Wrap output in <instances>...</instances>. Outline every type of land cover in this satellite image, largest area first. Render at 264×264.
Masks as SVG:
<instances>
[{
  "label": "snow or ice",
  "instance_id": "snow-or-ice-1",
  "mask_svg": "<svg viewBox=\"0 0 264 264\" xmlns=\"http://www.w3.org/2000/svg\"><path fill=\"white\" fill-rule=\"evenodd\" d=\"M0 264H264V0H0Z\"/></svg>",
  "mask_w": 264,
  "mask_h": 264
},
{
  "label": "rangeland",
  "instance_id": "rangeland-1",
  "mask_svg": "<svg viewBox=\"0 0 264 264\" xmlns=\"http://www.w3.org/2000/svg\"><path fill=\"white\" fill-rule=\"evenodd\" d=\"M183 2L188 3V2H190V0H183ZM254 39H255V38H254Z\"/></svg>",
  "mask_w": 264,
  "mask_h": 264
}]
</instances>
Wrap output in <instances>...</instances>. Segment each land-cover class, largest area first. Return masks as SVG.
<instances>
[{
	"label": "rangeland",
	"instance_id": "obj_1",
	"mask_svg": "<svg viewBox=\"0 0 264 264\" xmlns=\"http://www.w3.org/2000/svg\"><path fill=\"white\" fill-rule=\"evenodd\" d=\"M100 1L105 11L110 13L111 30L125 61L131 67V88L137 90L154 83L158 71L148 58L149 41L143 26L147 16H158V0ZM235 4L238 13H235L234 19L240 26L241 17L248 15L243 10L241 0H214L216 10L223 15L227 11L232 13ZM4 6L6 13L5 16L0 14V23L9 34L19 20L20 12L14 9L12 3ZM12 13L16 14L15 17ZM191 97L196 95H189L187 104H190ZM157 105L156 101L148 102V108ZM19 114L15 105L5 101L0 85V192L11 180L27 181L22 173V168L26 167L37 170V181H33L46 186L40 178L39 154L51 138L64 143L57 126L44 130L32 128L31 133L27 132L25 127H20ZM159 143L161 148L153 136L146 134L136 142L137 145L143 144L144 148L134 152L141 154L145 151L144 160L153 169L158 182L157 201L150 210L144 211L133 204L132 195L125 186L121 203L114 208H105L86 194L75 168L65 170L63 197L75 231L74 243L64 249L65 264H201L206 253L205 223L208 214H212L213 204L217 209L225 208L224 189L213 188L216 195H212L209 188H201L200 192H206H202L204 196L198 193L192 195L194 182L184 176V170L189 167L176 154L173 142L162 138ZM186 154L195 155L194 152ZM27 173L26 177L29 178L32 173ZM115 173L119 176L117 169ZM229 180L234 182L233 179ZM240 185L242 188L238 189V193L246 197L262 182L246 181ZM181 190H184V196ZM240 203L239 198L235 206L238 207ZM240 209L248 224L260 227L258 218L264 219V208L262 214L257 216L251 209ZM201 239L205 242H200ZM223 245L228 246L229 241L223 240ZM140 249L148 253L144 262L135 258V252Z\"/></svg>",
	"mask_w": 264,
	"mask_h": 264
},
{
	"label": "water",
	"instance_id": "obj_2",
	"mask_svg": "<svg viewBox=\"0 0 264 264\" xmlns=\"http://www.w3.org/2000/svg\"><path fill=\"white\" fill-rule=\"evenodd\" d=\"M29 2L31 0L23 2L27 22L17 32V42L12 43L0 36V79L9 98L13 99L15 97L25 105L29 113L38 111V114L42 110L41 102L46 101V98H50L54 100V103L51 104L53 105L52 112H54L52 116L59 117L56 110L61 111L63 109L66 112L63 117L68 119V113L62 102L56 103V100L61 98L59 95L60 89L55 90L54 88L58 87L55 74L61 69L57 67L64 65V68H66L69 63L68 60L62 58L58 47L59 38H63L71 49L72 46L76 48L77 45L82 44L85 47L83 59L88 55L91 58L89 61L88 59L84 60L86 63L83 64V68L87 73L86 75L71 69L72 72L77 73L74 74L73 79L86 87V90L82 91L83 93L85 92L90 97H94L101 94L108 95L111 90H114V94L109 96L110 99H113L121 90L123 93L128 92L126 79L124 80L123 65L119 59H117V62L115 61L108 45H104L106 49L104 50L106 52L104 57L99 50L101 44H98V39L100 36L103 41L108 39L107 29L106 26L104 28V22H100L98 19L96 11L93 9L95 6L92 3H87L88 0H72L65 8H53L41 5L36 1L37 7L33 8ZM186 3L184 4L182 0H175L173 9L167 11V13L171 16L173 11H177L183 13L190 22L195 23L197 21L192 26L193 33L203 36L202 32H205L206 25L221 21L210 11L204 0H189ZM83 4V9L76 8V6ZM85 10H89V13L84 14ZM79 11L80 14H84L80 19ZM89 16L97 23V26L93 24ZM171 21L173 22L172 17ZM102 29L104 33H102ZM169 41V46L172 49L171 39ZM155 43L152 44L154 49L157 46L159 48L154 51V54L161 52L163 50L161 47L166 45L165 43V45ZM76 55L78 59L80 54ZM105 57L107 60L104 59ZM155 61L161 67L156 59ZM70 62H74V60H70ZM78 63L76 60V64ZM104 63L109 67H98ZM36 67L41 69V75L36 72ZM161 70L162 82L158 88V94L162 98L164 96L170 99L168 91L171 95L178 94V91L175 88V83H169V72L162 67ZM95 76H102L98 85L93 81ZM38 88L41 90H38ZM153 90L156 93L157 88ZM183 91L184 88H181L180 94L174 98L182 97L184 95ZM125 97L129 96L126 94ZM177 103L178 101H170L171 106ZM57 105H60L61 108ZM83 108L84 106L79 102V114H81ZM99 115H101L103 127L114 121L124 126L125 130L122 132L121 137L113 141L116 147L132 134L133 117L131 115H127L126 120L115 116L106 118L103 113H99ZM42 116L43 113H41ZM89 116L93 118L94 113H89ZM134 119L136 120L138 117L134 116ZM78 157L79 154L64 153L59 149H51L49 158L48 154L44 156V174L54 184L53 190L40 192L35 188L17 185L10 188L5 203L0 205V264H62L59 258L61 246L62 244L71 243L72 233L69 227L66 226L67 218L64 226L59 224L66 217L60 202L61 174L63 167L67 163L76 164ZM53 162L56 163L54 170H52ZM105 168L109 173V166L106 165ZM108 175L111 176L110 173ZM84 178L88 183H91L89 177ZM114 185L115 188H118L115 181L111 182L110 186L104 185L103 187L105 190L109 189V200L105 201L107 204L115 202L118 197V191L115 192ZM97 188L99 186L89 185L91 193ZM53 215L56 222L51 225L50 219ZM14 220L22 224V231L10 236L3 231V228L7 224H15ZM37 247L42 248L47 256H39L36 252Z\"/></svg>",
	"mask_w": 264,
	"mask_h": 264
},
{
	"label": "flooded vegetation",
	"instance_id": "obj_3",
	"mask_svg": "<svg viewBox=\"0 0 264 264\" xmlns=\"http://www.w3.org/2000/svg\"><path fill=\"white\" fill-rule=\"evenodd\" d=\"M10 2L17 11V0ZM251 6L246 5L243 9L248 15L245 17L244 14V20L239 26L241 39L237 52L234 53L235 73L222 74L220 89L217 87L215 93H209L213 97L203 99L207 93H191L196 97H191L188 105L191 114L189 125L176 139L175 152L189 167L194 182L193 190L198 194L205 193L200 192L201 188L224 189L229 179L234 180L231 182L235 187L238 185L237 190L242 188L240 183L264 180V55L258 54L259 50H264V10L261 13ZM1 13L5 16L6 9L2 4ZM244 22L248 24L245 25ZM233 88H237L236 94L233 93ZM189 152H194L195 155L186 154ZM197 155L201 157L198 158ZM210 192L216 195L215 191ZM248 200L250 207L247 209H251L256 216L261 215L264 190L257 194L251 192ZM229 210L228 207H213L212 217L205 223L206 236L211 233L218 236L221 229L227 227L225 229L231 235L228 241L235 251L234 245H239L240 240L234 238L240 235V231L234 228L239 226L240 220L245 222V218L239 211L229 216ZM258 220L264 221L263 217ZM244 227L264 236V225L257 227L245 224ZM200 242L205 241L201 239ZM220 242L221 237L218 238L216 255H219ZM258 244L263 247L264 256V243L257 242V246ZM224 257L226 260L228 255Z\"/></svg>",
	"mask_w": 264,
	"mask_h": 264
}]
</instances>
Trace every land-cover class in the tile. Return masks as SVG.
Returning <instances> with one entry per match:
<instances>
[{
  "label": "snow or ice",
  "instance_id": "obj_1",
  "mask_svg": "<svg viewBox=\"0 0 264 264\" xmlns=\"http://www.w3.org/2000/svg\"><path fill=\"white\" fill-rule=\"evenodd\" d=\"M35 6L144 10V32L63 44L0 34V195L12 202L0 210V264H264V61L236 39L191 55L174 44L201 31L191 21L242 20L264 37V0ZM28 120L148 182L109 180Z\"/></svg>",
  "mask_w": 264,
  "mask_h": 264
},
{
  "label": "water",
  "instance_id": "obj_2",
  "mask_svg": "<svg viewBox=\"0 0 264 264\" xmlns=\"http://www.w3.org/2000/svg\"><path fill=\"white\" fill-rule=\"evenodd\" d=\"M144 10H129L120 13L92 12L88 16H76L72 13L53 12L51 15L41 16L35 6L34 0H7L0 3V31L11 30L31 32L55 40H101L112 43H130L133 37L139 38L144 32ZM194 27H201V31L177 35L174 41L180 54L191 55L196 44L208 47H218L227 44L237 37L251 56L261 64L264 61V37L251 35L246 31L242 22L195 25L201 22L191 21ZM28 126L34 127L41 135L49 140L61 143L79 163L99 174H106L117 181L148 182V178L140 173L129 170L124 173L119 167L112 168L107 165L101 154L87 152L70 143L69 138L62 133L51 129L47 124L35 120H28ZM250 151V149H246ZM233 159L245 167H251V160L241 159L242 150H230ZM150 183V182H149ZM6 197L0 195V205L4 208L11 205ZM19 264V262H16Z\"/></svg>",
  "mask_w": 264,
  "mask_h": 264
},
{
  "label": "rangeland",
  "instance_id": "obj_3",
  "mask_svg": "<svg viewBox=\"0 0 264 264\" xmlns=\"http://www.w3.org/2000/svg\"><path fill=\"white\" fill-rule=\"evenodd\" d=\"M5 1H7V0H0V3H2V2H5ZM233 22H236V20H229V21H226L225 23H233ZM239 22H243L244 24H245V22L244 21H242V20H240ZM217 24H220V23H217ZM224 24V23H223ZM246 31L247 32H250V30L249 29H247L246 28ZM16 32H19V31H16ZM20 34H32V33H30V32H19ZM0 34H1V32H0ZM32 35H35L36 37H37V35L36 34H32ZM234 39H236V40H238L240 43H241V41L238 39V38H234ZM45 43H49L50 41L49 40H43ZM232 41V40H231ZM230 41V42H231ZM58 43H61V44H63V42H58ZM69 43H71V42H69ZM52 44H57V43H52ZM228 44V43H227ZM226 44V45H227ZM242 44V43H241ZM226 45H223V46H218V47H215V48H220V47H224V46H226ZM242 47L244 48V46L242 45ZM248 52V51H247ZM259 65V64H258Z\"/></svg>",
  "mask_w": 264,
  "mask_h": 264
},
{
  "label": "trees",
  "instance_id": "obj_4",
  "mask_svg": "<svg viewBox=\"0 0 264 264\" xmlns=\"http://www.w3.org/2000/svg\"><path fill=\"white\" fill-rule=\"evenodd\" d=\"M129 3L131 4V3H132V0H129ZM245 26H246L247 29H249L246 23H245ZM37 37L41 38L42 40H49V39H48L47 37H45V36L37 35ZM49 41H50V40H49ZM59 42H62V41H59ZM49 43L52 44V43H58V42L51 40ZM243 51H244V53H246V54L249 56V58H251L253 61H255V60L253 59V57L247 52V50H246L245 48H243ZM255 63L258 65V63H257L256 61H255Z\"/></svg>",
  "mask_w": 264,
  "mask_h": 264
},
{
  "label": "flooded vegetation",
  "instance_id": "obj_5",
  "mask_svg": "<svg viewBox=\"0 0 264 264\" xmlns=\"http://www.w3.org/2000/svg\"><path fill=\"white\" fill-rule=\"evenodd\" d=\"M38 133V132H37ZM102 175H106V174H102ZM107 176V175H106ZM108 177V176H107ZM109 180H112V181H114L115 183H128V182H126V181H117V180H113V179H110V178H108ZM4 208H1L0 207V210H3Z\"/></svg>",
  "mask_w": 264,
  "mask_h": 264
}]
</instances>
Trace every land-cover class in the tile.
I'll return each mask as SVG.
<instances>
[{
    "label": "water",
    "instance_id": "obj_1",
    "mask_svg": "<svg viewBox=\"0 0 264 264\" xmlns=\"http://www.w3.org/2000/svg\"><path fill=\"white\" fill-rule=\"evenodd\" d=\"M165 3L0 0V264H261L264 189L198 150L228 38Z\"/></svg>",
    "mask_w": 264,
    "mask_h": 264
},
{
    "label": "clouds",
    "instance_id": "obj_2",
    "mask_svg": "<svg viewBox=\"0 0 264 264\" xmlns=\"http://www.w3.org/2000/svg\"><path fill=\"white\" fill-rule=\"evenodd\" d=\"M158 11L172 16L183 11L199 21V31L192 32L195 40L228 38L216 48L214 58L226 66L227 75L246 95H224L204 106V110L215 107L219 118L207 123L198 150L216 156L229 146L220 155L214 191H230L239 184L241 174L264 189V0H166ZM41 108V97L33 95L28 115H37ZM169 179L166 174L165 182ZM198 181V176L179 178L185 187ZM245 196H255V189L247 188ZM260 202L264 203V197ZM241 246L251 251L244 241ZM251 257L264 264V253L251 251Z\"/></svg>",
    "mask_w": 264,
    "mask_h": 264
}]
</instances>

WHAT YOU WILL DO:
How many lines in the listing above contain the string "flooded", with case counting? Give only the number.

CORRECT OUTPUT:
2